***** TRECHO DO TEXTO *****
Note-se, porém, que os resultados apresentados por essa cientificidade decorrem em princípio dos próprios funcionamentos que ela mesma se esforça para apreender. E que, portanto, são deles derivados por meio de uma tradução que o método empregado realiza.
A posição do economista que assume essa cientificidade é bem confortável. Eis que ele pode, por exemplo dizer: trabalhador, o sistema econômico é implacável; se você quer emprego na atual conjuntura, tem de se sujeitar a trabalhar mais por um salário menor. Que tal se apresentar ao empregador a partir de agora com uma carteira verde e amarela que o Paulo Guedes criou para você! Ora, é assim que o economista do sistema pode expressar – sem qualquer culpa ou dolo – uma verdade factual desse próprio sistema, que tem se tornado cada vez mais iníquo.
Lebrun explica que a ciência, desde os seus primórdios na Grécia Antiga, sempre quis se desembaraçar de sua dimensão retórica: já aí “desejava que a linguagem fosse utilitária, que servisse apenas para comunicar as suas descobertas”. É evidente que ela só conseguiu alcançar plenamente esse desiderato, qual seja ele, ocultar a dimensão ilocucionária da linguagem, na sociedade moderna. E o caso mais eloquente dessa ambição se encontra precisamente na ciência econômica que levou ao último grau o projeto de matematizar os fenômenos da sociedade. Desse modo, ocorre uma elisão da dimensão humana do real por meio de uma construção simbólica que se apresenta como indiferente ao sofrimento humano.
Junto com esse autor, é preciso dizer que essa operação não provém de um truque ou de um deslizamento ideológico, consciente ou inconsciente, praticado pelo economista (cientista no caso mais geral). Eis que é próprio da ciência positiva ter essa pretensão de tratar os fatos sociais como coisas, envidando esforços para apreender as relações externa entre os fenômenos por meio das assim chamadas funções matemáticas. Ao proceder assim, o método cientificista “coloca o simbólico em posição originária”. Ou seja, o cientista deixa de ser sujeito do processo científico para se tornar um objeto de um grande sujeito impessoal que consiste na própria trama das teorias e das proposições científicas.
A ciência assim constituída tem uma pretensão de onipotência. Ela, por sua própria natureza, quer abranger os fenômenos de seu campo de investigação de uma maneira totalizadora. Ela quer dizer o que é verdadeiro e o que é falso, o que é certo e o que é errado – e não admite qualquer contestação que venha de impulsos humanitários ou de sentimentos de um coração acabrunhado com a miséria de muitos. Se eles aparecem em sua frente de alguma forma, ela não hesita e simplesmente esculacha. E o faz, como aliás não podia deixar de ser, por meio de seus cientistas, de seus economistas competentes, muito competentes.
*****
TAREFAS >>
- A) No trecho sobre a ciência econômica, reescreva de forma mais curta, em tópicos, o parágrafo que começa com "Lebrun explica que a ciência". Mantenha os fatos principais.
- B) Redigite do trecho, sem mudar nada, a parte que começa em "A ciência assim" e termina em "competentes, muito competentes.".
***** LISTAGEM DE DADOS *****
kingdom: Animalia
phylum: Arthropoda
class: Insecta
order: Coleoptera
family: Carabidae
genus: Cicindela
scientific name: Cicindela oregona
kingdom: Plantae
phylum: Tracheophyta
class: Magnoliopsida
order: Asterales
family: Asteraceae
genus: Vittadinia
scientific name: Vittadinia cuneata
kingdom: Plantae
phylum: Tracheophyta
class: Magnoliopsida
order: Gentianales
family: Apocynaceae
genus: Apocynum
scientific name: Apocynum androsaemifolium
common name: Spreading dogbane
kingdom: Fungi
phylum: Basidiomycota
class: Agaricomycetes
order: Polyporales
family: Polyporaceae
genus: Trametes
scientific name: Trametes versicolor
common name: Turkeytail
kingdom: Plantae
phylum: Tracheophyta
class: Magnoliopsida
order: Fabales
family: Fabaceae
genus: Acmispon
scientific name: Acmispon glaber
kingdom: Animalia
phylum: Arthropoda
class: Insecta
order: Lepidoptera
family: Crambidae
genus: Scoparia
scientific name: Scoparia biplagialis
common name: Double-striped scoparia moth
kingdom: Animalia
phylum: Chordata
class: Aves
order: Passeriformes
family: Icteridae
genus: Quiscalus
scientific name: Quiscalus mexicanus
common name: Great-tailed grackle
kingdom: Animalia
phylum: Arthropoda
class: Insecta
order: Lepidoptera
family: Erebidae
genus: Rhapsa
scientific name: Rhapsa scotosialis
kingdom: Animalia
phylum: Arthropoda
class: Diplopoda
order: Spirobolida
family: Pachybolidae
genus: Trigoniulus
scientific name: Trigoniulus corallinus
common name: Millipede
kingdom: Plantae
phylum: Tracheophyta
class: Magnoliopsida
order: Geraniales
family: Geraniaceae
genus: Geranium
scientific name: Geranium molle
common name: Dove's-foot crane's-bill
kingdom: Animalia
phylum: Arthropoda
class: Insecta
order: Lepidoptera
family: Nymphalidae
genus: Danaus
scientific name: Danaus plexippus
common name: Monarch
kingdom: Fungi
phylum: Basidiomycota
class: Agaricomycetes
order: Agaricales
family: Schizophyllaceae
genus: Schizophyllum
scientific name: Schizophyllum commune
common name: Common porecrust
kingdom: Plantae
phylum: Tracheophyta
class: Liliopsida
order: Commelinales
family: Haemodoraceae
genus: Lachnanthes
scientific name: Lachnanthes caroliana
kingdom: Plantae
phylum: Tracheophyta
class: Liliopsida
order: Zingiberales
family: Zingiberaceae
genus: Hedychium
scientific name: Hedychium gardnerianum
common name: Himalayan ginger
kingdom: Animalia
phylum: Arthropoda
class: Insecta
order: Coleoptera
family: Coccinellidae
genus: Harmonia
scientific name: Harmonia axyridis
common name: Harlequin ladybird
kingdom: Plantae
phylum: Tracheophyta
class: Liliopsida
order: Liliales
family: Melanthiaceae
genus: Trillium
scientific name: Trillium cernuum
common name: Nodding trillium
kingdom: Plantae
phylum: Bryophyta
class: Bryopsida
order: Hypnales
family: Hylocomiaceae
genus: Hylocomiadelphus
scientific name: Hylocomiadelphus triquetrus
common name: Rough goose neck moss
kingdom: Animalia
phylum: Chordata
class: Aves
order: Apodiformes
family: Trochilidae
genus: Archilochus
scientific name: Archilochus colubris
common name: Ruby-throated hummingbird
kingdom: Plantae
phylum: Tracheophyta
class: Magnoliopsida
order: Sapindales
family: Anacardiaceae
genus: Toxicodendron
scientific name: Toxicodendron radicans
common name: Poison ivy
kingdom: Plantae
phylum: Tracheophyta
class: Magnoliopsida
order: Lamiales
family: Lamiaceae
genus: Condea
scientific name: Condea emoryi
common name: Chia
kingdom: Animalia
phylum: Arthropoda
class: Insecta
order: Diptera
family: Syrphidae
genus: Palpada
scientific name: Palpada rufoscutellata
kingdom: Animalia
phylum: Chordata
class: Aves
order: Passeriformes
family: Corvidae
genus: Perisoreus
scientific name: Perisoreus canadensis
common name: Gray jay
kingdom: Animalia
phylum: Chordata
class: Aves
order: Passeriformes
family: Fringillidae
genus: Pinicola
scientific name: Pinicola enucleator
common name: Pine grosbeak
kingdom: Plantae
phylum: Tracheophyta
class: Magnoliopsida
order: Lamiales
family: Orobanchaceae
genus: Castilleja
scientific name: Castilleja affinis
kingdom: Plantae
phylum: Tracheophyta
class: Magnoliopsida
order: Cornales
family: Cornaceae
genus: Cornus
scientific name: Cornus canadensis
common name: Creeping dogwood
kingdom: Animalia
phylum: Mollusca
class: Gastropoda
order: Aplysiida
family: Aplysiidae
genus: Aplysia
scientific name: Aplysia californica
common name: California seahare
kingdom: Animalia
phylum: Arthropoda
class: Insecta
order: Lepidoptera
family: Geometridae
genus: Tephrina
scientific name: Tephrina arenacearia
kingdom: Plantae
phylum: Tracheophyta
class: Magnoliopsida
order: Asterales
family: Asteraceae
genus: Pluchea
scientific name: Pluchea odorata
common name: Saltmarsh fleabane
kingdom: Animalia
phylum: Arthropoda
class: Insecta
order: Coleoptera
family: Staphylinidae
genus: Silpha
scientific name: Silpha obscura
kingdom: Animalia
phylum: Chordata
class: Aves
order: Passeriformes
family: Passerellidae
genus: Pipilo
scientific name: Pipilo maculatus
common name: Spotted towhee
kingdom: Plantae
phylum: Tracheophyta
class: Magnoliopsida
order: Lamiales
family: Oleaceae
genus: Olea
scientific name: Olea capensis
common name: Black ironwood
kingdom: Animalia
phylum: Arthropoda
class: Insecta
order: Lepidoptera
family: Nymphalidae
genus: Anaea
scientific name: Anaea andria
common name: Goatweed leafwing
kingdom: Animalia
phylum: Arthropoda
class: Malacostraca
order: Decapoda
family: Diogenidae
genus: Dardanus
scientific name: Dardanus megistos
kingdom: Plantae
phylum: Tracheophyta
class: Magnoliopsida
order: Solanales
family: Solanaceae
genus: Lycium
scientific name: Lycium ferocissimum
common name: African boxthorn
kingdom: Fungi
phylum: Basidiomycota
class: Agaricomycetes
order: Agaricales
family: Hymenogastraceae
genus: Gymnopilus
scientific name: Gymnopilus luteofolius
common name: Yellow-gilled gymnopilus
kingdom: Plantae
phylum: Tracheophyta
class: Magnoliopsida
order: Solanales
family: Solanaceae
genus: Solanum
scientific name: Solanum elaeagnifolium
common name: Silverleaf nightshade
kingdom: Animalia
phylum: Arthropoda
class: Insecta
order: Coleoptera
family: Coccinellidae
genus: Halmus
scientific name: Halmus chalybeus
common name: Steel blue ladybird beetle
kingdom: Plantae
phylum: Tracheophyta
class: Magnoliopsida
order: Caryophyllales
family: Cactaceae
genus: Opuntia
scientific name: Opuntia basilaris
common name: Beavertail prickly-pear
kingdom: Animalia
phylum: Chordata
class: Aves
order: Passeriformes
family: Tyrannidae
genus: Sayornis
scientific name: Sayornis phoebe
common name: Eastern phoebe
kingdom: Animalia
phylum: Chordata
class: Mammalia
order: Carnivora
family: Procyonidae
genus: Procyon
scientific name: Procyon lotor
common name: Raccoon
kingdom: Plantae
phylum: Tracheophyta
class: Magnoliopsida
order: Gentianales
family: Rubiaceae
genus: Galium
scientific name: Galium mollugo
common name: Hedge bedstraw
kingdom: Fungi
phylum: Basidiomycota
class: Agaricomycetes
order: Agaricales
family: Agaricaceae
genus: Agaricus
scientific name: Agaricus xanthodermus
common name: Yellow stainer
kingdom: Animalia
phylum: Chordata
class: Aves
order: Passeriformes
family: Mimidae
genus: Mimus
*****
RESPOSTAS COMPLETAS >>
- A)
- Segundo Lebrun, a ciência quis se livrar da sua dimensão retórica desde a Grécia Antiga. Queria uma linguagem apenas utilitária, que servisse só para comunicar suas descobertas.
- Ela só conseguiu esconder plenamente a dimensão ilocucionária da linguagem na sociedade moderna.
- O caso mais eloquente dessa ambição é a ciência econômica, que levou ao último grau o projeto de matematizar os fenômenos da sociedade.
- Assim, a dimensão humana do real é apagada por uma construção simbólica que se apresenta como indiferente ao sofrimento humano.

- B)
A ciência assim constituída tem uma pretensão de onipotência. Ela, por sua própria natureza, quer abranger os fenômenos de seu campo de investigação de uma maneira totalizadora. Ela quer dizer o que é verdadeiro e o que é falso, o que é certo e o que é errado – e não admite qualquer contestação que venha de impulsos humanitários ou de sentimentos de um coração acabrunhado com a miséria de muitos. Se eles aparecem em sua frente de alguma forma, ela não hesita e simplesmente esculacha. E o faz, como aliás não podia deixar de ser, por meio de seus cientistas, de seus economistas competentes, muito competentes.